Still, his altruism in general toward his fellow man did not deflect him from more personal rivalries. One of his last official acts was to lobby against a proposal to erect a statue in memory of Charles Darwin. In this he failed—though he did achieve a certain belated, inadvertent triumph. Today his statue commands a masterly view from the staircase of the main hall in the Natural History Museum, while Darwin and T. H. Huxley are consigned somewhat obscurely to the museum coffee shop, where they stare gravely over people snacking on cups of tea and jam doughnuts.
不过,他对人类的无私精神并没有使他忘记自己的对手。他最后一个正式举动是到处游说,反对一项关于修建纪念查尔斯·达尔文的雕像的建议。他的这次努力没有成功——虽然他无意之中为自己赢得了一个胜利,只是晚了一些。今天,他自己的雕像从自然史博物馆大厅的楼梯上像主人般地俯瞰着下面,而达尔文和赫胥黎的雕像却不大显著地放在博物馆的咖啡店里,以严肃的目光凝视着人们喝茶,吃果酱炸面包圈。
It would be reasonable to suppose that Richard Owen's petty rivalries marked the low point of nineteenth-century paleontology, but in fact worse was to come, this time from overseas. In America in the closing decades of the century there arose a rivalry even more spectacularly venomous, if not quite as destructive. It was between two strange and ruthless men, Edward Drinker Cope and Othniel Charles Marsh.
有理由认为,理查德·欧文那心胸狭窄的对抗行为,标志着19世纪的地质学进入低谷,但更严重的对抗即又发生,这一次来自海外。在那个世纪的最后几十年里,美国也发生了一次对抗,其程度要恶毒得多,尽管破坏力没有那么大。这场对抗发生在两个古怪而又冷酷的人之间:爱德华·德林克·柯普和奥斯尼尔·查尔斯·马什。
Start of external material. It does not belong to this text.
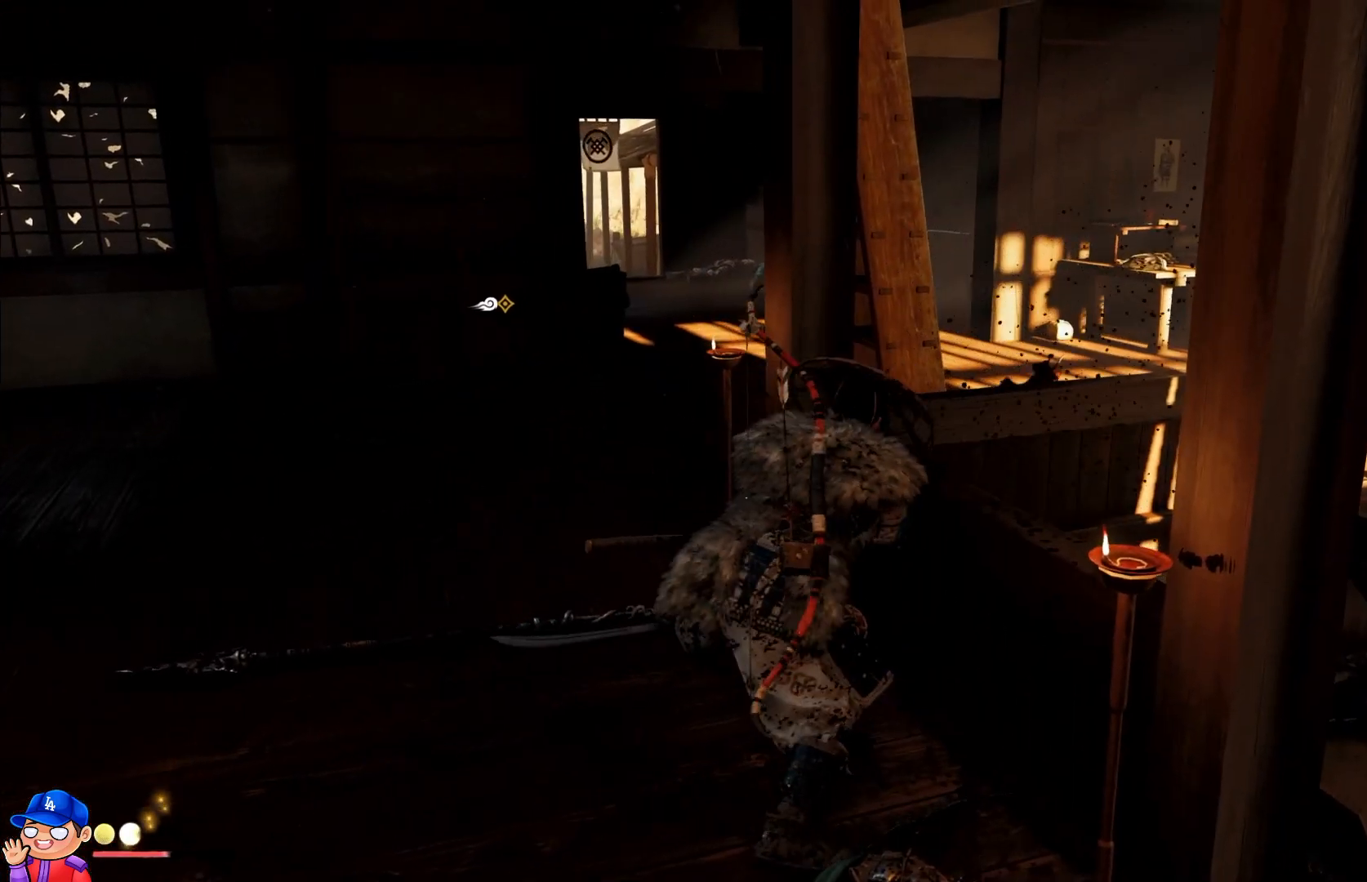
{"buttons": [], "left_stick": "down-right", "right_stick": "right", "events": [[317, "left_stick", "down-right"]]}
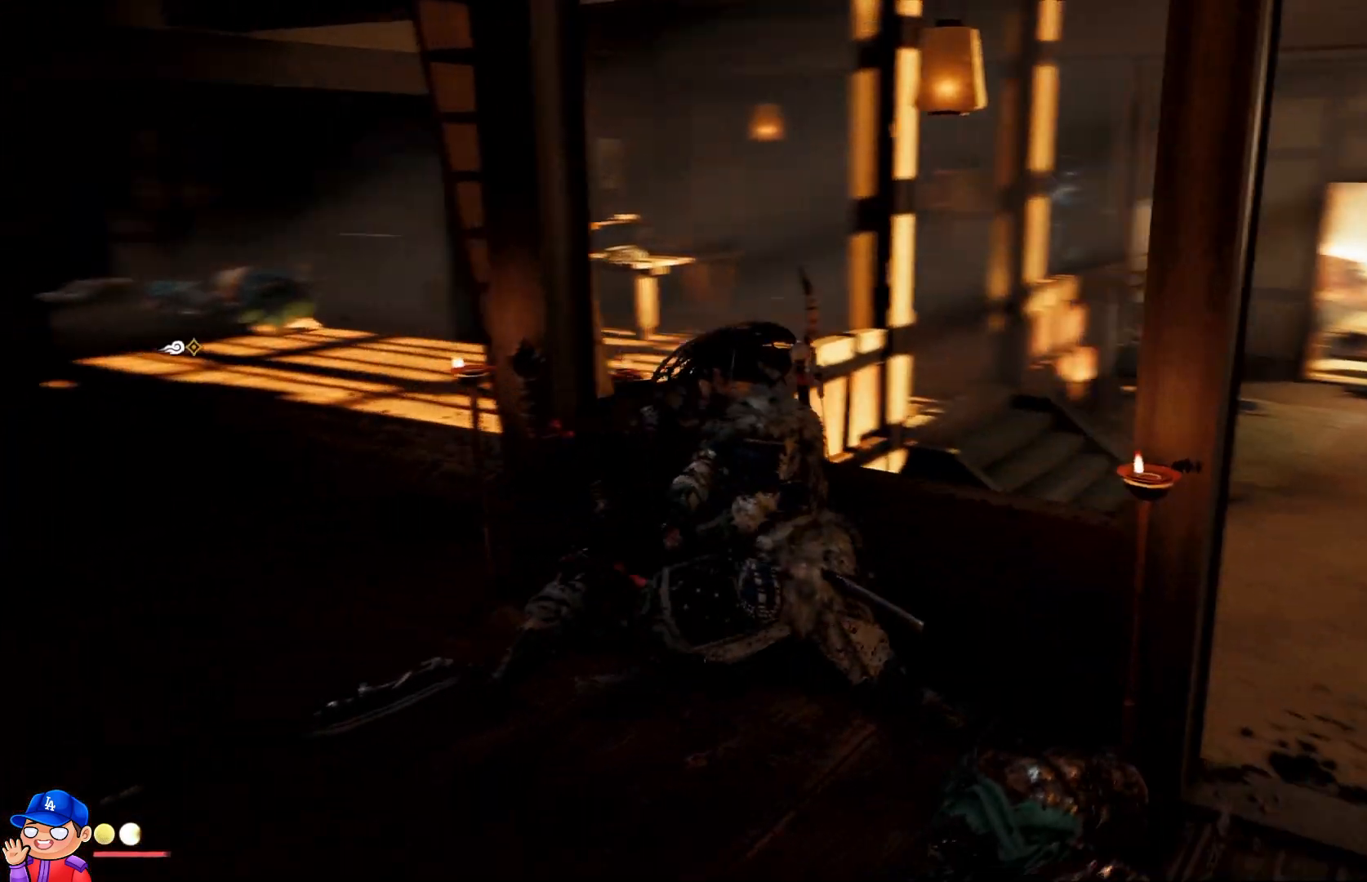
{"buttons": [], "left_stick": "down-right", "right_stick": "center", "events": [[67, "right_stick", "center"]]}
They had much in common. Both were spoiled, driven, self-centered, quarrelsome, jealous, mistrustful, and ever unhappy. Between them they changed the world of paleontology.
他们有许多共同之处。两个人都已被宠坏,有紧迫感,以自我为中心,动辄吵架,妒忌心强,不信任别人,老是郁郁不乐。他俩一起改变了古生物学界。